Cross-Platform Display Is Going From Niche to Mainstream In 2012 Says Google’s Mohan

2012 PredictionsThe 2012 version of the “predictions” piece comes with a twist as a selection of industry execs offer their thoughts on the following question:

“What’s going to happen next year in advertising that hasn’t happened before? And why?”

Neal Mohan, VP, Display Advertising, Google, offers his views.

I’m excited about a ton of things, but if there is one thing I’d be banking on – it’s that cross-platform display is going from niche to mainstream.  We got a taste in 2011, but it’s nothing like what 2012 has in store.

In 2011, collectively, we took a business model and buying and selling infrastructure that had developed around ads viewed on a desktop computer, and expanded it to include mobile and video formats. In 2012, this more holistic way of looking at display will not just be a promising technology, but an essential platform for publishers, advertisers and agencies, all of whom want the ability to seamlessly buy and sell display ads across multiple screens: PCs, smartphones, tablets and video players.  And I think we’ll start to see other devices and screens joining the mix.

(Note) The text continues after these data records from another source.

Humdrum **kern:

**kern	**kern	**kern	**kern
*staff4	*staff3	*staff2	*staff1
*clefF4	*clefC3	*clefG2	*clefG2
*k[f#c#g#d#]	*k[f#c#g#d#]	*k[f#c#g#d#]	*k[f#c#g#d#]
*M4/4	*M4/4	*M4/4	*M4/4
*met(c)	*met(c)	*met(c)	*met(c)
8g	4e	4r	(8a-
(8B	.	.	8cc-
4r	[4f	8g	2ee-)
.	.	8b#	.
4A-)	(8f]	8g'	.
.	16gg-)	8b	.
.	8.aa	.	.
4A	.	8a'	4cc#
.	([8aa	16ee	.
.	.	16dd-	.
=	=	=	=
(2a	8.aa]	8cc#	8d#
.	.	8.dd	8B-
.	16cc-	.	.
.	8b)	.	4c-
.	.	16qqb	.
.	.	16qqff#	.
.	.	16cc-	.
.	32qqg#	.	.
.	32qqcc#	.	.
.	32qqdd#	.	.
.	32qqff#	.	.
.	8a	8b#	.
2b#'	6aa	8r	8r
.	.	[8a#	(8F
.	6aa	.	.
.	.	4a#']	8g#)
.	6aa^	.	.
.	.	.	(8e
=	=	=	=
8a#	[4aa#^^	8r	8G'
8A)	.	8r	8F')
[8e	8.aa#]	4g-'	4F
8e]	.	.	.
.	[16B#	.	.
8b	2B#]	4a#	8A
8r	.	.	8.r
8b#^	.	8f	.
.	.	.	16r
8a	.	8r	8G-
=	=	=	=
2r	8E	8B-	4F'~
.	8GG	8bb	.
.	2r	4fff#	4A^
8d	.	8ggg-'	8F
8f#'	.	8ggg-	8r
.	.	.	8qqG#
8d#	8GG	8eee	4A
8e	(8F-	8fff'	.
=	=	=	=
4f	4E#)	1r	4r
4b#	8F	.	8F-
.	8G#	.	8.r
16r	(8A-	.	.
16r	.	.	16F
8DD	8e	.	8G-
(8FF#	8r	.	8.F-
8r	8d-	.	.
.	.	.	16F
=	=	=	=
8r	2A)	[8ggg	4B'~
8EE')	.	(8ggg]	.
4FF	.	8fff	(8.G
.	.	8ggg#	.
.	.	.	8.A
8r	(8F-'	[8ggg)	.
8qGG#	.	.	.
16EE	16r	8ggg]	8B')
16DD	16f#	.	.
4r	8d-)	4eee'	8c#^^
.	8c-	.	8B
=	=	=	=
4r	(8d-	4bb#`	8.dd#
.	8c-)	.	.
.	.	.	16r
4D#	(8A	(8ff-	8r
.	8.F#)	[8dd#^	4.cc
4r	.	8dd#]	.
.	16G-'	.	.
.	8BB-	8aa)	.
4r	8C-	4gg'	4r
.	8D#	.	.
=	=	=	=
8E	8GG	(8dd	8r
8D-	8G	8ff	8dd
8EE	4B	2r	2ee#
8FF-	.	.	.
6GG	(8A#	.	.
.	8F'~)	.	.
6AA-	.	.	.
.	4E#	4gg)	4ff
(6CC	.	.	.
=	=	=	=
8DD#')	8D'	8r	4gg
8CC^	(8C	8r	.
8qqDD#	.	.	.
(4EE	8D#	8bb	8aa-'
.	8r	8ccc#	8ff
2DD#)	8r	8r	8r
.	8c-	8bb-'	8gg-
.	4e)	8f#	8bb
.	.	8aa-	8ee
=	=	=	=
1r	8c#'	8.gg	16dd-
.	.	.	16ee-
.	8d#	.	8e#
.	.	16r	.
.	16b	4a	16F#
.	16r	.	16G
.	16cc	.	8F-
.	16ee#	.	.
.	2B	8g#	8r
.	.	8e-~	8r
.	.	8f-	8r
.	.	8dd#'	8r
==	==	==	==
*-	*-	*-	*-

For publishers, this will mean the ability to manage their entire yield from a single place — no more relying on disparate, siloed information and not being able to see the full revenue picture. I’m confident that publishers want this because we’ve already seen it – we rolled out video support in DFP earlier this year and have seen 50% quarter-over-quarter growth in video ad volume.

We also know that advertisers and agencies ideally don’t want a separate buying platform for each type of media — they want a way to buy across all formats, and in 2012 I think they’ll get it. Real-time bidding (and by extension audience buying) has proven to be a transformative technology for buying desktop display — on our exchange, it currently accounts for 60 percent of all transactions. In 2012, we’ll start getting into that ballpark for mobile and video as well.

I’d describe the landscape for buyers and sellers today as “cobbled-together”, particularly when it comes to non-desktop formats.  By the end of 2012, we’ll be much closer to having a completely customizable platform across all devices and formats.